Collected data –
▽
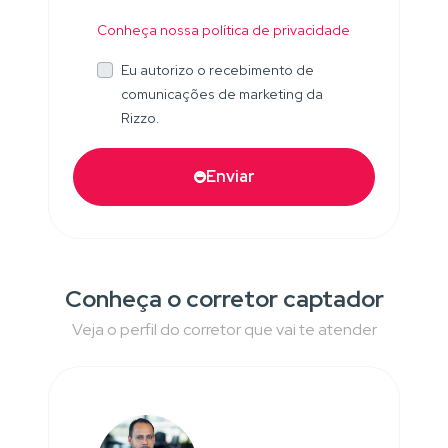
Conheça nossa política de privacidade
Eu autorizo o recebimento de
comunicações de marketing da
Rizzo.
Enviar
Conheça o corretor captador
Veja o perfil do corretor que vai te atender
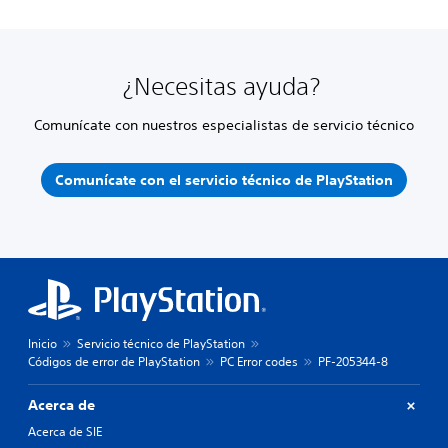
¿Necesitas ayuda?
Comunícate con nuestros especialistas de servicio técnico
Comunícate con el servicio técnico de PlayStation
Inicio
Servicio técnico de PlayStation
Códigos de error de PlayStation
PC Error codes
PF-205344-8
Acerca de
Acerca de SIE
△
Exercise aim –
Format every line of text in the data above as a numbered list, leaving out blank lines. Do not include the pictures in your answer.

Result of this task –
1. Conheça nossa política de privacidade
2. Eu autorizo o recebimento de
3. comunicações de marketing da
4. Rizzo.
5. Enviar
6. Conheça o corretor captador
7. Veja o perfil do corretor que vai te atender
8. ¿Necesitas ayuda?
9. Comunícate con nuestros especialistas de servicio técnico
10. Comunícate con el servicio técnico de PlayStation
11. Inicio
12. Servicio técnico de PlayStation
13. Códigos de error de PlayStation
14. PC Error codes
15. PF-205344-8
16. Acerca de
17. Acerca de SIE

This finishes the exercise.